Planning board minutes illustrate the kind of issues that crop up. In the meeting of the Board of Trustees this past December, architects explained why the new owners of 791 Daniel’s Lane needed to truck in earth to raise the height of the house by as much as two feet: Without the extra height, they wouldn’t be able to glimpse the ocean. Mayor Donald Louchheim noted tartly that “normally one would design a house to fit the site” rather than resculpt the site to fit the house.
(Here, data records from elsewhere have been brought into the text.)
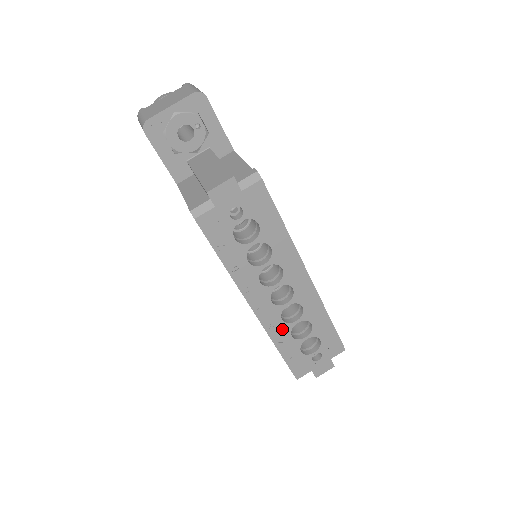
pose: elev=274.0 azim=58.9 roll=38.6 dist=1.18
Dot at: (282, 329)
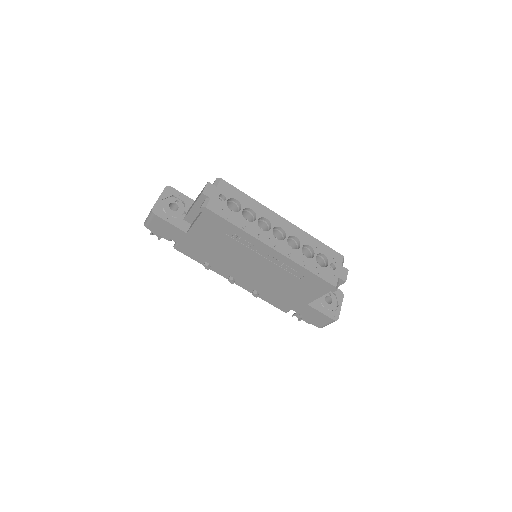
Dot at: (297, 255)
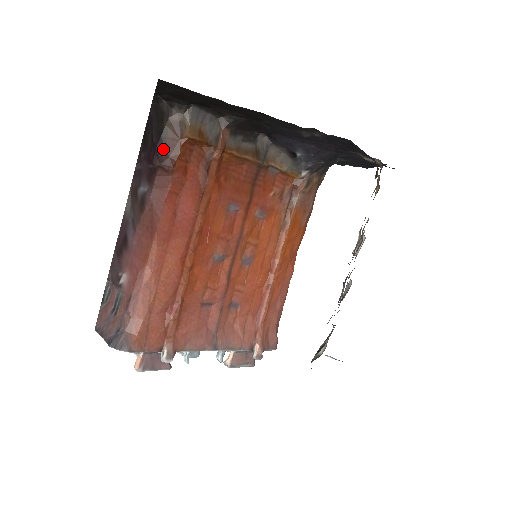
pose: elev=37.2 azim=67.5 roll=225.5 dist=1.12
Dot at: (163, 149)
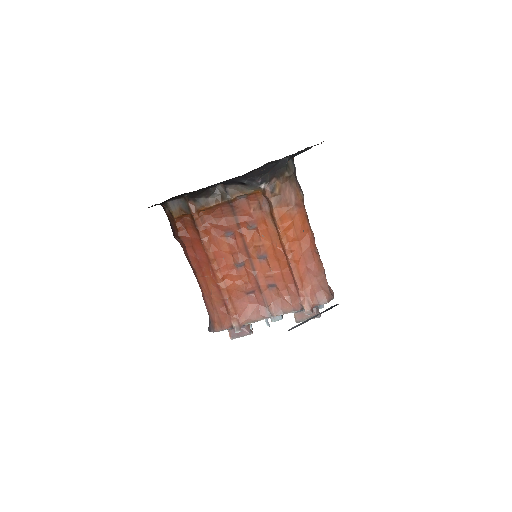
Dot at: (173, 228)
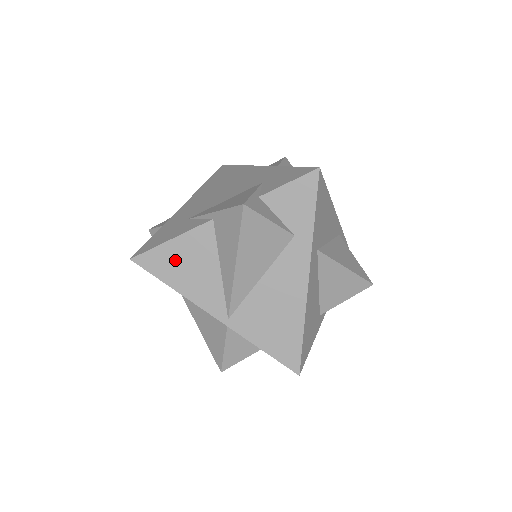
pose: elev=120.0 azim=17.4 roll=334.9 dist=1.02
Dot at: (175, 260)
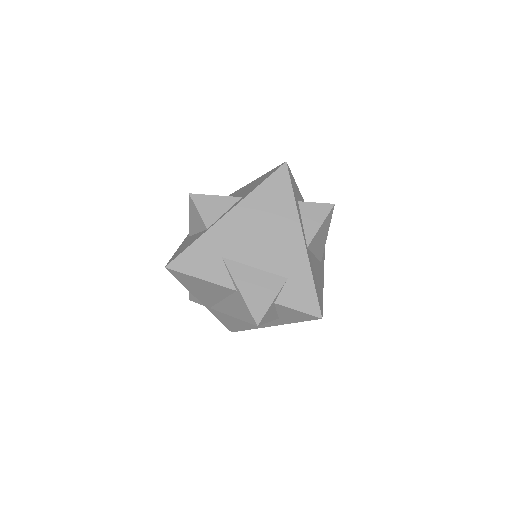
Dot at: (196, 284)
Still, money talks, and the newcomers tend to win these clashes. The most recent and ugliest of all was the battle royale between the White family, whose ancestors had farmed a 57-acre plot of land just off Sagg Main and running down to the ocean since the 17th century. Anthony Petrello, president and chief operating officer of Nabors Industries, decided that he liked his summer rental—one of the shingled summer cottages that shelter between the dunes and the White’s potato fields—so much that he offered John White a deal: He would buy 9.56 acres of land, giving White enough cash to leave to his family to cover estate taxes owing on his death, and enable them to hang on to the farm. Then White realized the proceeds wouldn’t cover the tax liability after reassessment; Petrello balked at paying more. The deal collapsed in acrimony, and only after a 10-year legal battle did the courts order White to turn over the acreage.

As the White versus Petrello battle made its way through the court system, the pace of development scarcely slowed. On Potato Road, where residents must spend thousands every year to combat erosion so severe that some homes have collapsed into the ocean, one house just sold for $6.6 million and another for nearly $10 million. Two blocks from the ocean and the site of David Tepper’s future mansion, a seven-bedroom, 7,500-square-foot home just sold for around $10 million. Driving along Hedges Lane, Jane Gill, a vice president with Saunders & Associates (and a former top model for Ralph Lauren), gestures to a 30-acre plot of land. “This will be gone soon,” she says; several new homes will be built here, with 25 acres set for farm use. One road over, on Parsonage Lane, a freshly painted and renovated gingerbread Victorian farmhouse sparkles—Jimmy Fallon snapped it up for $5.7 million last summer and gave it a face-lift, but hasn’t made any visible alterations.

“Everybody still wants to be in Sagg,” Gill says. “These days people are willing to pay a lot more to get the feeling of living in the old-time Hamptons. People yearn for that lifestyle; even if they still go to Nick & Toni’s for dinner or spend $100 for brunch, they want to wake up next to farmland.” The village’s insistence on preserving historic buildings and setting aside farmland doesn’t bother buyers, either; while they want to be able to build their dream home, they don’t want to feel hemmed in. “People simply want to be in Sagaponack,” Gill says.

And so do many of the locals—as long as they can figure out how. Lee Foster, the deputy mayor of the village and wife of farmer Cliff Foster, says that the recent impetus by foodies to source locally is a boon. “The push to know where our food comes from is a big help in conserving farmland,” she says, before dashing outdoors with a shotgun to chase a fox off the premises. Meanwhile, initiatives from entities like the Peconic Land Trust will help longtime farm families stay on their properties. For instance, the trust spent $6 million to acquire 7.6 acres of farmland, once owned by the Hopping family, that fronted Sagg Main Street. The fear was that a hedge fund buyer might have snapped it up and forced Jim and Jennifer Pike to close their farm stand, a summer landmark. “Oh, they have the best corn in the Hamptons,” says Gill. “My mouth waters just thinking about it.”

But the Land Trust resold the land to the Pikes for only $167,200, in order to save the farm stand. It will have been a small price to pay if it and similar initiatives manage to ease any tensions between the newcomers and longtimers and ensure that the Sagaponack both groups enjoy is preserved for the next generation.